Fig. 3 Transmission electron micrograph of pNIPAm (core)/ pNIPAm-co-AAc (shell) hydrogel particles. The AAc component of the particles was preferentially stained with uranyl acetate to visualize the core/shell structure of the particles.
One aspect of microgel synthesis that is an essential consideration of core/shell particle behavior is the creation of a radially distributed crosslinker density gradient during particle formation. It has been shown that during particle growth, the crosslinker is statistically incorporated faster than other constituent monomers, leading to the creation of a radial distribution of crosslinks.[1,2,37,43,44] An illustrative model of the resultant particle morphology is shown in Fig. 5. Because the crosslinker is incorporated fastest, polymer chains toward the particle interior possess a greater number of crosslinking points per chain than those toward the particle exterior. However, this same population of loosely crosslinked chains will be hindered from reaching their fully extended state in the presence of added polymer (e.g., shell). The average number of chains that will be perturbed will differ according to the initial cross-linker concentration, with lower mol% crosslinked particles having a higher average number of loosely cross-linked chains near the periphery than highly crosslinked particles that do not have a gradient morphology.[45,46]
The thermodynamic and morphological impact of a hydrogel shell on a hydrogel core particle can be studied with a chosen experimental design relying on a pH- and temperature-responsive core particle, upon which a temperature-responsive, pH-innocent material is added. In this fashion, the shell-induced modulation of the pH response and thermoresponsivity of the core particle can be studied. The well-investigated pH/thermoresponsive hydrogel, pNIPAm-co-AAc, was chosen as the core material and a pH-innocent pNIPAm shell was added. The core/shell particles used for illustration are simply the inverse of those discussed above.

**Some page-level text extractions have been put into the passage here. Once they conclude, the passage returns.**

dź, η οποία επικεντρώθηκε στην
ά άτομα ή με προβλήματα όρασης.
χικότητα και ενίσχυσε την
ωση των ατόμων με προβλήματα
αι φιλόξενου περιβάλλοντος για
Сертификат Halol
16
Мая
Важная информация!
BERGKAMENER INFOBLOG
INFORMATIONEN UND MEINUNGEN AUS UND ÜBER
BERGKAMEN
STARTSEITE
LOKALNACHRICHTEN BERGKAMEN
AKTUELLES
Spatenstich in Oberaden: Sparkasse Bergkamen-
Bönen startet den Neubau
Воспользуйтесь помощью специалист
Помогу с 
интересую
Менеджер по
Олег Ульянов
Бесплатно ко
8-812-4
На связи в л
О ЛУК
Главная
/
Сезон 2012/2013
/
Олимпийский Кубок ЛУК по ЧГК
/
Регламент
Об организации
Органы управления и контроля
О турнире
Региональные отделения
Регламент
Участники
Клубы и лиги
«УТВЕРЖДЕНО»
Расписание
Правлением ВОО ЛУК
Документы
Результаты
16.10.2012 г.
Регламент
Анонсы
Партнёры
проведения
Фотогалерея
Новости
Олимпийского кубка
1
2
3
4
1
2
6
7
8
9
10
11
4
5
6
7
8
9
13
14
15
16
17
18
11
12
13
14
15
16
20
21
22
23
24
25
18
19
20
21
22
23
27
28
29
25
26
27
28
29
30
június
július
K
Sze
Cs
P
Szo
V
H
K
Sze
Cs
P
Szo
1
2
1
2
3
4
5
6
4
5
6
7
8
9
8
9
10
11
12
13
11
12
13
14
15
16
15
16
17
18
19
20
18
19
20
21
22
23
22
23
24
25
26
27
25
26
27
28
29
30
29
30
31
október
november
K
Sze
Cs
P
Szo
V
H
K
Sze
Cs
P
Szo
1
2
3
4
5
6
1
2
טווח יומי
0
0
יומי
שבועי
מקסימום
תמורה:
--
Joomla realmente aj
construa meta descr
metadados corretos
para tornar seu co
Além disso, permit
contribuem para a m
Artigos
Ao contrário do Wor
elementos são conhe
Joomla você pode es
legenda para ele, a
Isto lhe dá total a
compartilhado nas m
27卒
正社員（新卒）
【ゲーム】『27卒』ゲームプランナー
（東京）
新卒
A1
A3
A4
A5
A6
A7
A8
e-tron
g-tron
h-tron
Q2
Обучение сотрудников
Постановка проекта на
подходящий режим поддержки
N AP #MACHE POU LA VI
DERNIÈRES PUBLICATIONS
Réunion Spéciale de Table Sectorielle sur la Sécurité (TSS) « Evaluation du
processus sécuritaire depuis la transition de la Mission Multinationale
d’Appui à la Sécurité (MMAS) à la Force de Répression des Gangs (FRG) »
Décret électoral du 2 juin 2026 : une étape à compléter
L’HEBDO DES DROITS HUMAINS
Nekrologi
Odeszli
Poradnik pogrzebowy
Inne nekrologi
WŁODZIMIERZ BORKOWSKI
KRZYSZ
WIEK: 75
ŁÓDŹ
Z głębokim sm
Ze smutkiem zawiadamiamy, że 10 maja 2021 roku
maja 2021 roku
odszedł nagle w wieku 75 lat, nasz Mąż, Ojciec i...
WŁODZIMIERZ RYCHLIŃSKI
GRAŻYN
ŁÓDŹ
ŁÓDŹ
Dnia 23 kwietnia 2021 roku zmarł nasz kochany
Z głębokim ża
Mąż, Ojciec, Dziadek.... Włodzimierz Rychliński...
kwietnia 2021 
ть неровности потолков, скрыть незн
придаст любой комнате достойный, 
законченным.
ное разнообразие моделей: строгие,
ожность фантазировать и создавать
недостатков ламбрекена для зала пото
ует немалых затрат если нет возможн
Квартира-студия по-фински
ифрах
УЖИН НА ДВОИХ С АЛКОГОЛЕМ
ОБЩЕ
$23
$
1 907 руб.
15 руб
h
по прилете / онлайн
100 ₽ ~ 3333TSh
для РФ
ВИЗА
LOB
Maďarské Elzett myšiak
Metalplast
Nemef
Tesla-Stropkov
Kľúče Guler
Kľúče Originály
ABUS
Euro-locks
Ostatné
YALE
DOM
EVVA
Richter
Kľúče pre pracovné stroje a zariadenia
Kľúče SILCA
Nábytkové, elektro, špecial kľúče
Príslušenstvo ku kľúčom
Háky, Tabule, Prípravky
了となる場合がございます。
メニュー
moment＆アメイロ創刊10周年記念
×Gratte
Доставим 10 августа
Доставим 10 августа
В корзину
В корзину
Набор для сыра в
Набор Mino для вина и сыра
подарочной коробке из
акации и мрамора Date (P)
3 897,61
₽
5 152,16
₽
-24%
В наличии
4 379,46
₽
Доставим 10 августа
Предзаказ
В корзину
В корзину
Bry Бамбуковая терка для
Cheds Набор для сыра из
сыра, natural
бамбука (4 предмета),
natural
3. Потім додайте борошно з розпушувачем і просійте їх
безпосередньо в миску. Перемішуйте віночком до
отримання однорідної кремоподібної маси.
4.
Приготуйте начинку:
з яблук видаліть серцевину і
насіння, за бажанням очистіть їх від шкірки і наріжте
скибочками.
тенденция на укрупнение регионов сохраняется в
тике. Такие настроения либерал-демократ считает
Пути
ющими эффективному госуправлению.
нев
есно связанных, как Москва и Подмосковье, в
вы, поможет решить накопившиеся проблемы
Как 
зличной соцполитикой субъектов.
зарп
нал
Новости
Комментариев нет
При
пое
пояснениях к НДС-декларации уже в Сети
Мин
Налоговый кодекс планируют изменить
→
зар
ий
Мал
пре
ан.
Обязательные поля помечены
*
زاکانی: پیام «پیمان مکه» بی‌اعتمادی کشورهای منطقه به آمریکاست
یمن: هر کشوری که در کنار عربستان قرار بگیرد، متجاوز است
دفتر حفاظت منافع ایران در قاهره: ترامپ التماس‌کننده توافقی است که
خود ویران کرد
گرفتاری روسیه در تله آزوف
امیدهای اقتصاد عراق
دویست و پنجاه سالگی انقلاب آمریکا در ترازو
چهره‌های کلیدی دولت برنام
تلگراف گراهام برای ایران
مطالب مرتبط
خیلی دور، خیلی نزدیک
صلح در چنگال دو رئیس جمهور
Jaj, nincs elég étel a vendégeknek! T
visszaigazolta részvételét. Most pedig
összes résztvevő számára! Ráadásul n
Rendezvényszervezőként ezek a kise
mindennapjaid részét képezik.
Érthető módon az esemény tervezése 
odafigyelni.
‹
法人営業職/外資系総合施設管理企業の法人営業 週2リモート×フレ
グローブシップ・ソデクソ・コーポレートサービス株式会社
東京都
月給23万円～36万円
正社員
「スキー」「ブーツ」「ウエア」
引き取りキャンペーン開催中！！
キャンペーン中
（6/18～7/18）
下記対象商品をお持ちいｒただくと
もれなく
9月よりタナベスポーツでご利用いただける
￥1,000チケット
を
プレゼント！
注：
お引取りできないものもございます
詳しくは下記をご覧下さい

In this previous case, the thermodynamics of particle deswelling was investigated, whereas the mechanical properties of this core/shell system are now being presented.
As shown in Fig. 6, a size decrease is observed at all temperatures and at pH 6.5 for these core particles following shell addition, suggesting that the pH-induced swelling of the core is now restricted by the presence of the shell. Indeed, below 31 °C, the volume of the core/shell particle is only 40% of the parent core particle volume at pH 6.5. In addition to mediating the solvation of the core, the added pNIPAm shell also controls the overall particle deswelling behavior above the polymer LCST by forcing the charged microgel core to undergo a volume phase transition. The added shell compresses the charged core at the LCST of neutral pNIPAm, despite the resistance of the parent core particle to deswelling when the AAc moieties are deprotonated.
Fig. 5 The synthesis of pNIPAm microgels via precipitation polymerization creates a radial crosslinker density gradient. Polymer chains near the particle periphery have fewer cross-linker points between chains than those located toward the interior. The various subchain lengths between crosslinking points affect particle deswelling as described in the text.